[Input material — start]

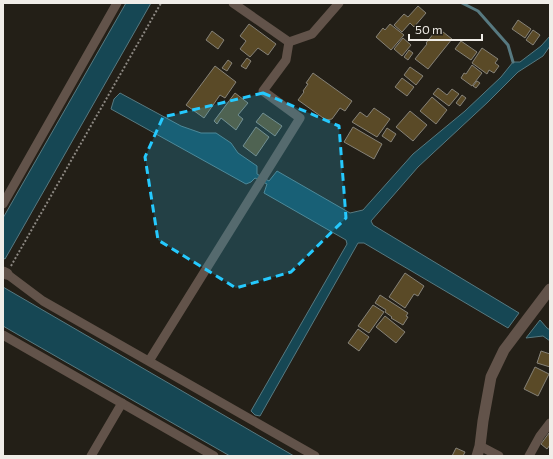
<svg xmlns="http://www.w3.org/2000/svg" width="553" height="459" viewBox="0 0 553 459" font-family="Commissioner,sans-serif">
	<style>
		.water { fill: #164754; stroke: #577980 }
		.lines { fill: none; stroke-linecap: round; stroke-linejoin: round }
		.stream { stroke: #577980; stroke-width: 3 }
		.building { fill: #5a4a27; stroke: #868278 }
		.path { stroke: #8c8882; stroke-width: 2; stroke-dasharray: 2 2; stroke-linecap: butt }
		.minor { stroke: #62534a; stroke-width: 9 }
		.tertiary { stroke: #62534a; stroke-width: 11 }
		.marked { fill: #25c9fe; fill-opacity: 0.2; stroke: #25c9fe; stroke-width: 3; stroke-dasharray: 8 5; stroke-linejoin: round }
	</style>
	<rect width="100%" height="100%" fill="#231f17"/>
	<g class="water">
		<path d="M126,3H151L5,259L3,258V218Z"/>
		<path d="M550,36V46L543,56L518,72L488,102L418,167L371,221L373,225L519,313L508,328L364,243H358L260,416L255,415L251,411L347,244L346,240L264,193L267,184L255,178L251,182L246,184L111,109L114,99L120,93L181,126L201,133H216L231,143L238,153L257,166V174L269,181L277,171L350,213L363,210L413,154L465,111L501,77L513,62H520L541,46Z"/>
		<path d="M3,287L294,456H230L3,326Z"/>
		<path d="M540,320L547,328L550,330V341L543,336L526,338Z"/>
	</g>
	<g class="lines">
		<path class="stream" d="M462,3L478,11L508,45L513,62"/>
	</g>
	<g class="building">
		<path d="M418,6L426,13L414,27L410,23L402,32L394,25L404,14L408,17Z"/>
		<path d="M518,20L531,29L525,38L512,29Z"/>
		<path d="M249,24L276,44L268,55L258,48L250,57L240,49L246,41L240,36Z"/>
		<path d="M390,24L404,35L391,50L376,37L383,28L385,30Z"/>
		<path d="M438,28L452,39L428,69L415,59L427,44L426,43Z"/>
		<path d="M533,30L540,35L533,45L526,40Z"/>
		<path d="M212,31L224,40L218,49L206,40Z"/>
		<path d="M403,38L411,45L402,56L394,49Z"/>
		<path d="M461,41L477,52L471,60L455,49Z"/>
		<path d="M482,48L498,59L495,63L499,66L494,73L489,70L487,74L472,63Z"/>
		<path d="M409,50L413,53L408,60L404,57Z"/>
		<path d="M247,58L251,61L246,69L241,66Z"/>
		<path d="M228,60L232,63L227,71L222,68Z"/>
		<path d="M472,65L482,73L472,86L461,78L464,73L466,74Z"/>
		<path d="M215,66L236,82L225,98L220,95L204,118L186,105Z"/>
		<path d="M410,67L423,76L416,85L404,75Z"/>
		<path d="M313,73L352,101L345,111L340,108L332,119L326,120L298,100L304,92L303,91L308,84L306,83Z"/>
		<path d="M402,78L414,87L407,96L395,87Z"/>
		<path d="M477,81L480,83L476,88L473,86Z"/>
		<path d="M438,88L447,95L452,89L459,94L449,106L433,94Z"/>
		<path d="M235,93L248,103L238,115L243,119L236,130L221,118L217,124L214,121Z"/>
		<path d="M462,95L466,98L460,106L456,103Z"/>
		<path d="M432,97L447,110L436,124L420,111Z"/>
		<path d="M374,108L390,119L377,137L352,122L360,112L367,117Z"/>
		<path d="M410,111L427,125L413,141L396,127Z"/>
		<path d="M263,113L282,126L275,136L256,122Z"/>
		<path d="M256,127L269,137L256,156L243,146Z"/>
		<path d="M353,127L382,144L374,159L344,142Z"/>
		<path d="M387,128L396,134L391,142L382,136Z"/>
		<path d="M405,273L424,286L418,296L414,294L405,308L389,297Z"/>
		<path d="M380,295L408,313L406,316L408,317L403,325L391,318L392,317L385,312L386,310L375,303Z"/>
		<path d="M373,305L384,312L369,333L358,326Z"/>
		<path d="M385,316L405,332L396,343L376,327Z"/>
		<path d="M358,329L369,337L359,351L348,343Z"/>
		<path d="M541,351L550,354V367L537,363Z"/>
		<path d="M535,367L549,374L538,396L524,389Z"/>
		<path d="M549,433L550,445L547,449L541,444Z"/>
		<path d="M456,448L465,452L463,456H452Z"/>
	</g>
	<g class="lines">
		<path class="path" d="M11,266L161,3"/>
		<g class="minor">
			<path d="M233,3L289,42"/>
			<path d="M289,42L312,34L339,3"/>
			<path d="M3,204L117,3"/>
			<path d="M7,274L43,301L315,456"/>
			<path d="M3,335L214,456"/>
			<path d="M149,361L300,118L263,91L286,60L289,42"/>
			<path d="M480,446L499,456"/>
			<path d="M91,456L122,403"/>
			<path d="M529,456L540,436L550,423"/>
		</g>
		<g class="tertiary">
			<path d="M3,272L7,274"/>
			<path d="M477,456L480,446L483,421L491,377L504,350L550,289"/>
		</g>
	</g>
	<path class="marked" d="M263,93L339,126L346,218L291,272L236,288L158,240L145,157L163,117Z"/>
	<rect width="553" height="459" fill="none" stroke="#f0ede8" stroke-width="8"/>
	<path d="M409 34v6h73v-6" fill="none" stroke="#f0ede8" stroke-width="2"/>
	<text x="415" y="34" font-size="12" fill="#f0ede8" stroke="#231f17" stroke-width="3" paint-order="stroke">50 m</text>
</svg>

[Input material — finish]

◆ Instructions to follow
Count the lines above that contain "linecap" and reply with the figure alone.

◆ Answer space
2